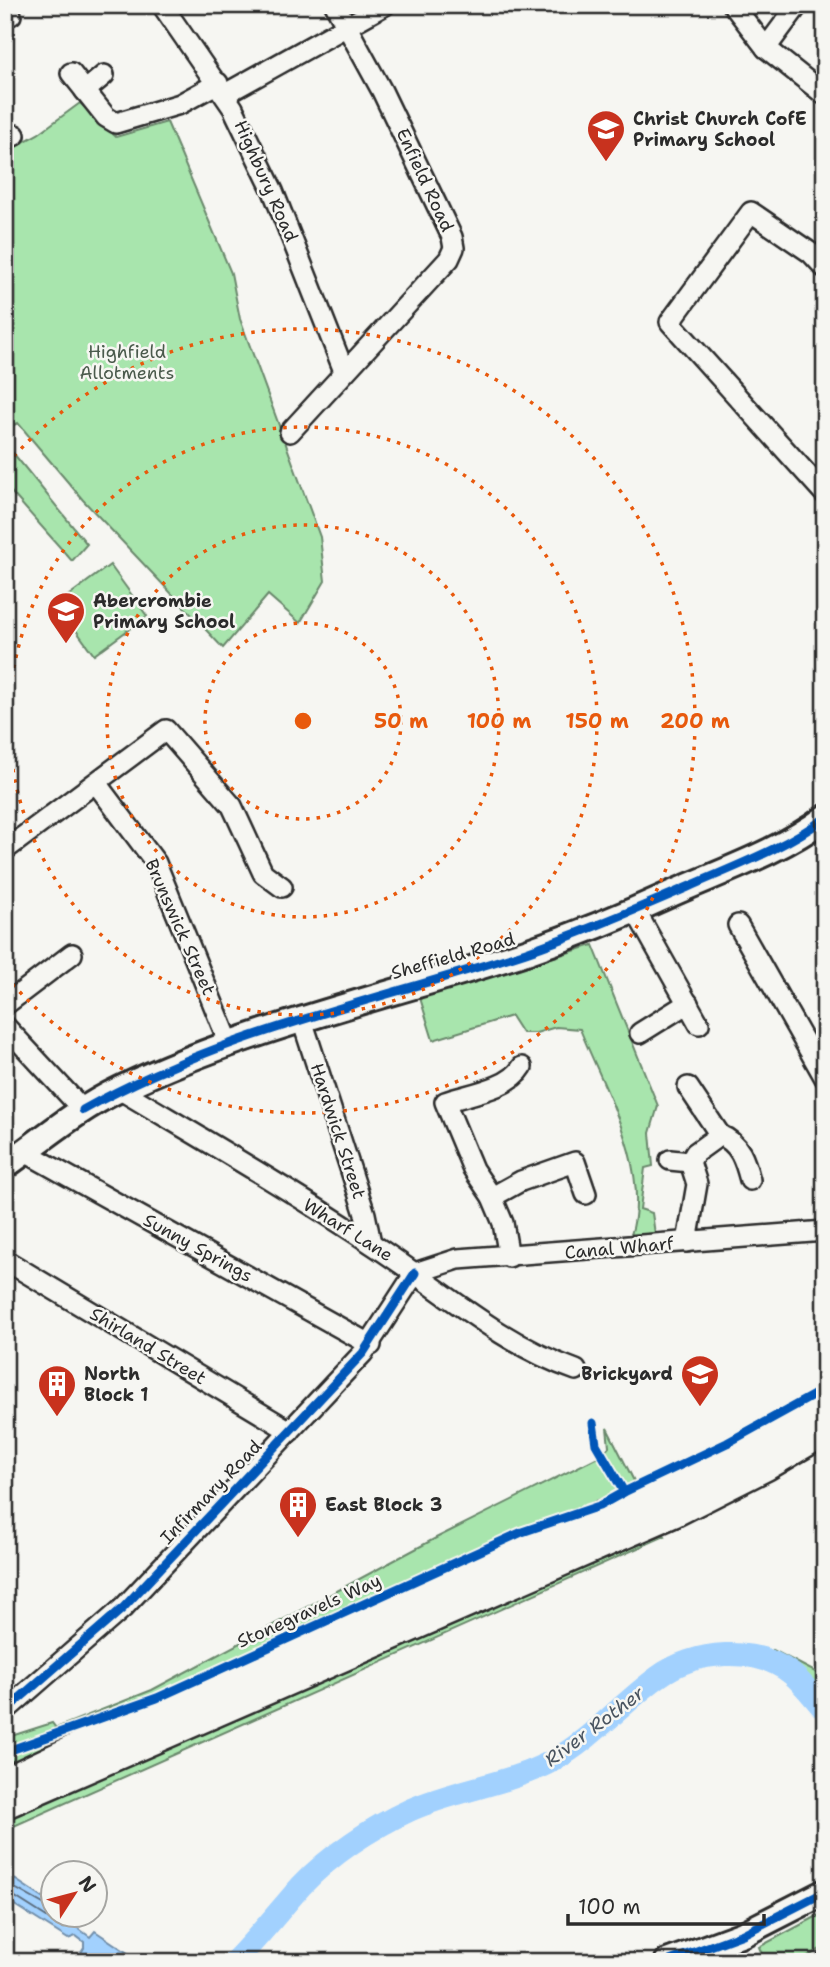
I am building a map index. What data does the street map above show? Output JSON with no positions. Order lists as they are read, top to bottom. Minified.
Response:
{"streets":{"main road":["Sheffield Road"],"street":["Enfield Road","Highbury Road","Brunswick Street","Hardwick Street","Wharf Lane","Sunny Springs","Canal Wharf","Shirland Street","Infirmary Road"],"cycle path":["Stonegravels Way"]},"crossings":[["Enfield Road","Highbury Road"],["Brunswick Street","Sheffield Road"],["Sheffield Road","Hardwick Street"],["Sheffield Road","Wharf Lane"],["Sheffield Road","Sunny Springs"],["Hardwick Street","Wharf Lane"],["Wharf Lane","Canal Wharf"],["Wharf Lane","Infirmary Road"],["Sunny Springs","Infirmary Road"],["Canal Wharf","Infirmary Road"],["Shirland Street","Infirmary Road"]],"water":["River Rother"],"parks":["Highfield Allotments"],"places":{"school or university":["Christ Church CofE Primary School","Abercrombie Primary School","Brickyard"],"building":["North Block 1","East Block 3"]},"scale_bar":"100 m","north":"top right","rings":["50 m","100 m","150 m","200 m"]}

☆ ☆ ☆

Return the whole listing word for word, minus its pictures.

- [Answer space]:
I am building a map index. What data does the street map above show? Output JSON with no positions. Order lists as they are read, top to bottom. Minified.
Response:
{"streets":{"main road":["Sheffield Road"],"street":["Enfield Road","Highbury Road","Brunswick Street","Hardwick Street","Wharf Lane","Sunny Springs","Canal Wharf","Shirland Street","Infirmary Road"],"cycle path":["Stonegravels Way"]},"crossings":[["Enfield Road","Highbury Road"],["Brunswick Street","Sheffield Road"],["Sheffield Road","Hardwick Street"],["Sheffield Road","Wharf Lane"],["Sheffield Road","Sunny Springs"],["Hardwick Street","Wharf Lane"],["Wharf Lane","Canal Wharf"],["Wharf Lane","Infirmary Road"],["Sunny Springs","Infirmary Road"],["Canal Wharf","Infirmary Road"],["Shirland Street","Infirmary Road"]],"water":["River Rother"],"parks":["Highfield Allotments"],"places":{"school or university":["Christ Church CofE Primary School","Abercrombie Primary School","Brickyard"],"building":["North Block 1","East Block 3"]},"scale_bar":"100 m","north":"top right","rings":["50 m","100 m","150 m","200 m"]}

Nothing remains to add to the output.